Pollen grains samples of the four species used in this work. (a) Box catzín; (b) Chaká; (c) Jabín; (d) Tajonal.
Pollen images distribution for training, validation and test subsets

YOLO-based model architecture diagram.
There exists a diverse range of neural network architectures that are specifically designed for object detection. Among these architectures, the YOLO (You Only Look Once) network [12] has gained popularity due to its fast detection speed and comparable accuracy to other complex networks that require several seconds to perform detection.

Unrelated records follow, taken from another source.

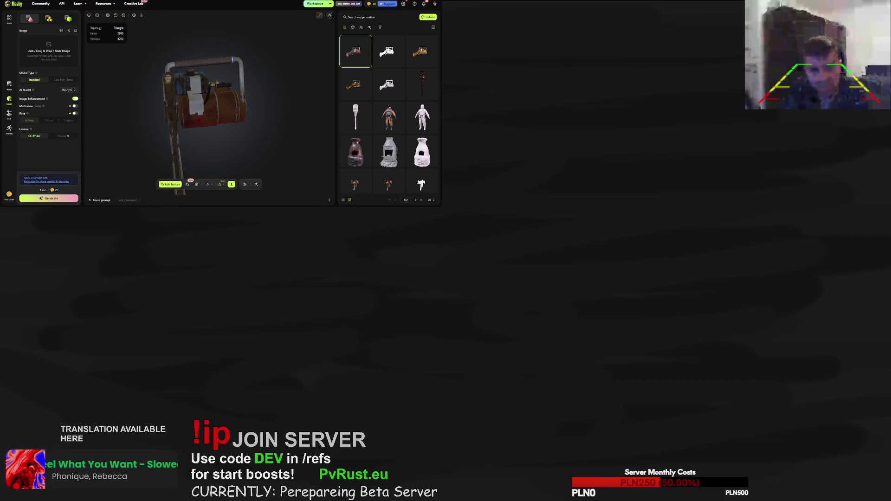
key(alt+Tab)
mouse_move(542, 156)
middle_down()
mouse_move(586, 144)
mouse_move(487, 156)
middle_up()
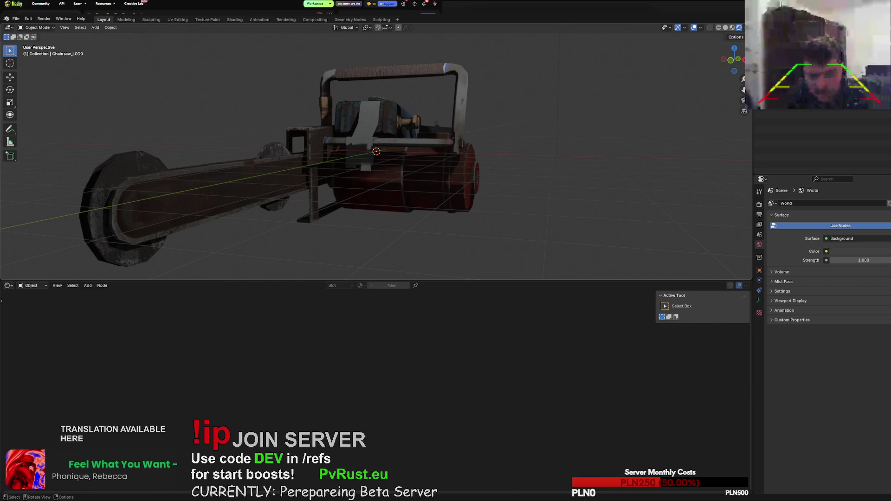
Export the chainsaw via File > Export > glTF 2.0 (.glb/.gltf).
click(16, 18)
mouse_move(35, 126)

Consequently, the YOLO network is well-suited for real-time object detection applications. The YOLO neural network is a single-stage convolutional model that addresses the object detection problem by treating it as a regression problem. Since its first release, there have been multiple versions of this architecture that have incorporated incremental enhancements, resulting in improved performance and faster detection [2, 19].
The YOLO system is comprised of three primary components, namely the backbone module responsible for feature extraction, the neck module responsible for combining these extracted features, and the head module responsible for detection. The backbone module is tasked with extracting significant features from the input image through a series of convolutions. The neck module combines these extracted features to generate complex and abstract representations. Lastly, the head module is responsible for detecting the objects, producing a vector that includes the coordinates of the bounding boxes covering the objects within the image. One notable benefit of the YOLO architecture is its flexibility in terms of the backbone module. It allows for the substitution of the original module (CSPDarkNet-53) with a different one, enabling the training of a model specifically tailored for a particular set of objects. This adaptability enhances efficiency, as the CSPDarkNet-53 architecture is primarily designed for the detection of diverse objects, including those found in the ImageNet dataset [4, 13].
One strategy for improving the ability of a fully connected neural network (FCNN) to identify and analyze patterns in images is to increase the number of layers comprising the network, hence increasing its depth. As a result, there is an increase in the quantity of parameters that must undergo optimization through the gradient descent procedure, so imposing a limitation on the maximum number of layers that may be added to a given model. Due to this, deep neural networks encounter a phenomenon known as the vanishing gradient problem, which is extensively documented. This problem occurs when the gradient vector, which represents the direction and magnitude of the error signal used to update the model’s parameters, diminishes to zero. Consequently, this renders it impractical to continue training the model. As a result, the system becomes unable to continue its learning process. To tackle this matter, the concept of a residual connection was suggested by He et al. [6].
This concept can be mathematically represented as follows:
A fully convolutional network architecture is presented in [10] for the segmentation of the Trypanosoma cruzi parasite. The architecture, based on the ResUnet, enhances the segmentation capability of the original model. Improvements are achieved by combining the Unet and ResNet architectures and modeling ResNets as a system that follows a differential equation in the form of:
The FCN consists of three primary modules, namely the encoder, bridge, and decoder. The encoder module is responsible for extracting the inherent features of the input image. The bridge module acts as a connector between the encoder and decoder, facilitating the flow of information. Lastly, the decoder module is designed to generate a feature map that represents the segmented image, restoring it to its original size. This is necessary because the size of the feature map decreases by half after each convolution operation in the encoder module.
This work introduces a novel backbone for the YOLOv4 architecture, trained specifically for the identification and localization of pollen grains from various plant species found in the region of Yucatan (code may be available at https://github.com/clirlab/polen). The design of our backbone is based on the Res2Unet architecture, improved with the Mish activation function [8] and the utilization of weighted residual connections. The proposed model introduces a convolutional technique that incorporates residual components, as depicted in Fig. 3.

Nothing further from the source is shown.